Dominic Lawson writes in the Indie and concludes with a finding that has been rumbling around the blogs for some time;
The sad thing is that Gordon Brown is indeed, as his friends insist, frequently high-minded and seized with the idea of a life devoted to serving the people. His flaw – and it is apparently uncontrollable – is to believe that anyone who stands in his way is an enemy of the people, and must be destroyed. Instead, it will destroy him; it has already all but destroyed his party.Rachel Sylvester in the Times echoes Brown's Jekyll and Hyde character;
Mr Brown is in many ways a high-minded politician. He genuinely wants to change the world, with a global new deal and a strategy for combating poverty. The recession has played to his intellectual and ideological strengths. But as well as waving his moral compass, he has always wielded a dagger and surrounded himself with thugs who are not afraid to use it on his behalf. Ministers speak of there being a split between “good Gordon” and “bad Gordon” and when the Prime Minister feels vulnerable it is Mr Hyde who triumphs over Dr Jekyll.And this is perhaps at the heart of the deep 'psychological flaw' that loyal Blairites warned against. Brown's deeply conflicted personality makes it almost impossible for him to make good judgements. McBride was a Treasury civil servant who overstepped the requirements for political neutrality. That should have set off warning bells. Instead of distancing himself from McBride, Brown embraced him as 'bad' Gordon's hired thug, and he segued seamlessly from 'impartial' civil servant to political SpAd.

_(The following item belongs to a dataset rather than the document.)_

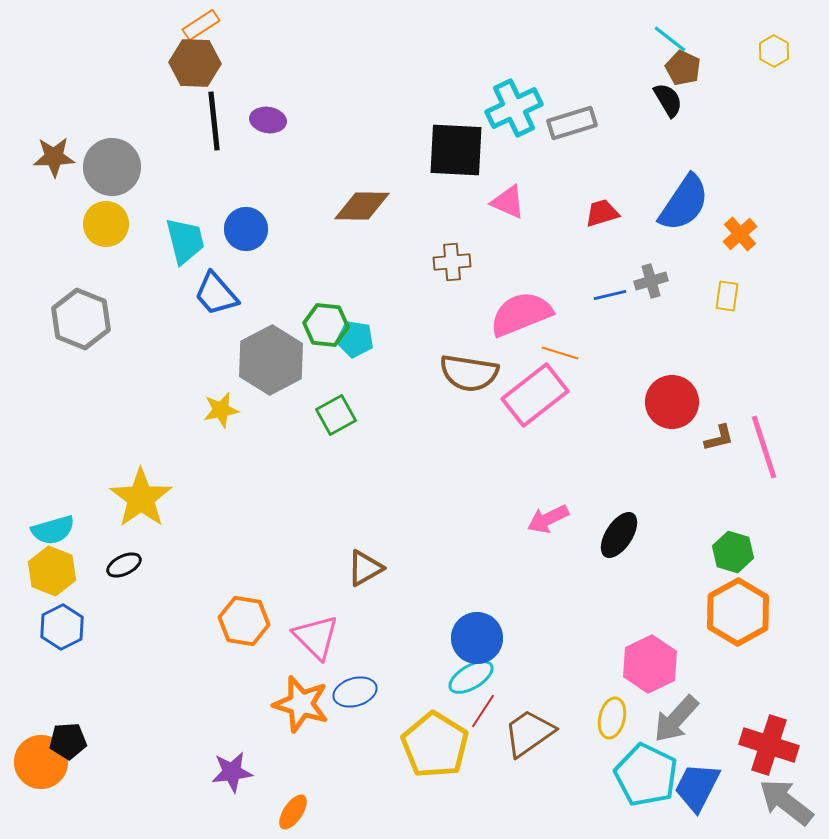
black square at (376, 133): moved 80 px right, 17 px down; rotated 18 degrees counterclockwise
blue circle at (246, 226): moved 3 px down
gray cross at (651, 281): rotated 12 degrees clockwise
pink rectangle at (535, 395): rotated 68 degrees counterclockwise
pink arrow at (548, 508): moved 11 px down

When Christopher Galley approached Damian Green with leaked documents the Tories had an exquisite dilemna. Politically partial civil servants ought not, as a matter of principle, to be encouraged by politicians. On the other hand, the leaked documents promised a cornucopia of embarrassing riches. I doubt there's any future for Galley in the Conservative party, as a future SpAd or otherwise. He's proved himself disloyal and incapable of maintaining professional integrity. When McBride exhibited the same traits at the Treasury, Brown should have disowned him. Such men are not to be trusted, not to be elevated into positions of power. They are to be used and discarded. The fallout for Brown from all this is entirely of his own making; 'bad' Gordon's inadequate judgement welcomed McBride as an ally, rather than requiring his Permanent Secretary to put him on final notice for misconduct.
Brown's smokescreen of revised SpAd guidelines cannot hide that it was his own deep psychological flaws that caused this crisis, not inadequate rules.